Dr. Advani of Stanford University discussed the updated results of an international phase 2 study of Brentuximab vedotin (SGN-35) in patients with relapsed or refractory systemic anaplastic large cell lymphoma (Click here to read about this study, which is also being conducted at Weill Cornell, on clinicaltrials.gov). Anaplastic large cell lymphoma (ALCL) is a T-cell NHL characterized by the uniform expression of CD30. Brentuximab vedotin is composed of an anti-CD30 antibody conjugated with a potent anti-microtubule agent, monomethyl auristatin E (MMAE). When bound to a CD30-expressing target, Brentuximab vedotin releases the MMAE compound to interfere with microtubule functions, leading to targeted cell death. Brentuximab vedotin is given as an infusion every 3 weeks for up to 16 cycles of treatment.

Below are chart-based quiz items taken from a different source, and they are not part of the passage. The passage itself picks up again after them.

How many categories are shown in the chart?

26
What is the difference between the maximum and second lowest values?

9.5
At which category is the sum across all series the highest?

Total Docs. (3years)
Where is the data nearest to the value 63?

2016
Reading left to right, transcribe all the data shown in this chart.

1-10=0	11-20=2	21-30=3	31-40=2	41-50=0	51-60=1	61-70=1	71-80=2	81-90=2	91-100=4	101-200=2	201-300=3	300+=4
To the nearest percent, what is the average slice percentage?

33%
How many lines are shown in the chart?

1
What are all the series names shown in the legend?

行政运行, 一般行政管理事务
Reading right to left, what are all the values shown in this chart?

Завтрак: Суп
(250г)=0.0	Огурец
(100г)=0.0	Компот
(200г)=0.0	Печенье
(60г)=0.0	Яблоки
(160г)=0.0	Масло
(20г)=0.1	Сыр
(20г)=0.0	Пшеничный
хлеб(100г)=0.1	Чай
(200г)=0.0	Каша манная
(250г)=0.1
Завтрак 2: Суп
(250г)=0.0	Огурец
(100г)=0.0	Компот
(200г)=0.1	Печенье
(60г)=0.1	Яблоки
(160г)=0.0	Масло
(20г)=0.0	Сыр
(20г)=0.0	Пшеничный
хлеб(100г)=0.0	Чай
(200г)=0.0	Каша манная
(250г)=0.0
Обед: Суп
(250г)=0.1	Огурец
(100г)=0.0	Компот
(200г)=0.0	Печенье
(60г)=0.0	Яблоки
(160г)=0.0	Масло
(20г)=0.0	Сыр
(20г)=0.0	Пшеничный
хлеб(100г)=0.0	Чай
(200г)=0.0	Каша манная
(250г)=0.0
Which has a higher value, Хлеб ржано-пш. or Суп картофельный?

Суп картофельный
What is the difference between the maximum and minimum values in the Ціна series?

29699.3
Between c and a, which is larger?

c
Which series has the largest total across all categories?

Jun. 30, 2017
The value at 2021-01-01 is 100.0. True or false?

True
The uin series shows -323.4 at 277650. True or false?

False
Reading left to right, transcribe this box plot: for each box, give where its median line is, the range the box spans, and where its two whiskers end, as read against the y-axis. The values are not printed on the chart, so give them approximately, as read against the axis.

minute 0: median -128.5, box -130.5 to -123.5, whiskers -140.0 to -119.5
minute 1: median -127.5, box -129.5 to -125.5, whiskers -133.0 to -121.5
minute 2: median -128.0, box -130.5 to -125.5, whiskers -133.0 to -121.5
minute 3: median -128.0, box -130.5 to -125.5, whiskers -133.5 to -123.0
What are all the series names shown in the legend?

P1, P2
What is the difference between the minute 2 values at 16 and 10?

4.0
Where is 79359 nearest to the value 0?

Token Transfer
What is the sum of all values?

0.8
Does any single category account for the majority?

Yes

This study enrolled 58 patients: 72% had ALK-negative disease, 62% had primary refractory disease, and 26% failed a prior autologous stem cell transplant. The overall response rate was 86%, including a complete response rate of 57%. The median duration of response was 13 months for all patients, and 17 months for patients achieving CR. The median progression-free survival with brentuximab vedotin (20 months) was significantly longer than the median PFS achieved with the most recent prior therapy (5.9 months) by investigator assessment. A significant portion of patients (28%) was able to move on to receive hematopoietic stem cell transplant after Brentuximab vedotin due to improved disease control. The most common treatment-related adverse events were peripheral neuropathy, fatigue, gastrointestinal symptoms, skin rash and low white blood count, and were generally mild and moderate. Brentuximab vedotin received FDA approval in 8/2011 for the treatment of relapsed ALCL.
Currently Brentuximab vedotin is being evaluated in combination with chemotherapy in frontline setting for patients with previously untreated ALCL.